Has anyone heard of Xlibris or Smashwords? I'm getting publishing/marketing e-mails from them to publish my book (albeit far from finished) and wondered whether it was worth looking into. My dream is to be published by TOR or Bantam or something.
Has anyone heard of Xlibris or Smashwords? I'm getting publishing/marketing e-mails from them to publish my book (albeit far from finished) and wondered whether it was worth looking into. My dream is to be published by TOR or Bantam or something.
Russ is right. There is the self-pub path, there is the trad-pub path. Each requires you to learn an enormous amount of information. For example, if you intend to publish traditionally you will have to learn how to find agents and how to write a query letter (a harrowing and thankless labor). You will want to learn how long to wait for responses and what to do in the meanwhile, what agents are good and which are poison, how to read and understand contracts, and so on. Little of this will be relevant to someone walking the self-pub path.
You may hear some say it is worth considering doing both, and that is true. But it also means learning twice as much as those who walk only one path.
And then there is the Middle Way, which is to go to a small press publisher.
In short, get the thing written. You will have *plenty* of time after your first draft to choose a publishing strategy. Meanwhile, just do as you are doing and start to familiarize yourself with the jargon, the alternatives, the scary warnings, the starry-eyed success stories.

━━━━━━━━

What is needed:
Answer these about the publishing thread above:
1. Which two companies is the first poster getting e-mails from?
2. What does the reply call going to a small press publisher?
3. Which task does the reply describe as "a harrowing and thankless labor"?

Data listing:

━━━━━━━━

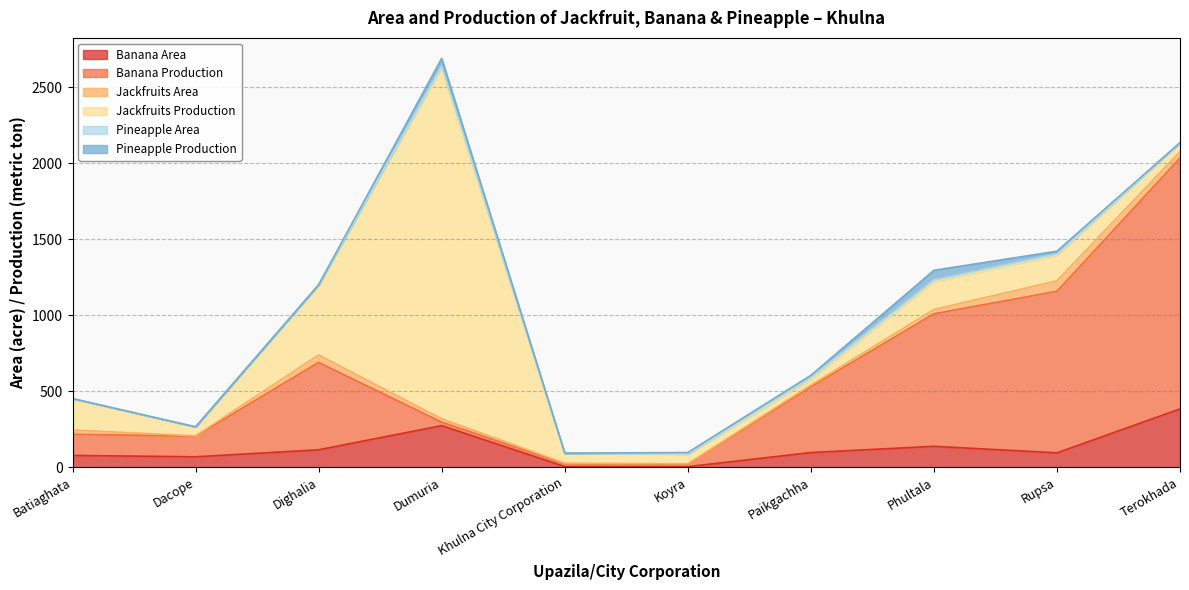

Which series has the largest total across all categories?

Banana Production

━━━━━━━━

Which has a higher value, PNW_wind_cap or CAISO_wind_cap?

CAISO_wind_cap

━━━━━━━━

Response box:
1. Xlibris and Smashwords.
2. The Middle Way.
3. Writing a query letter.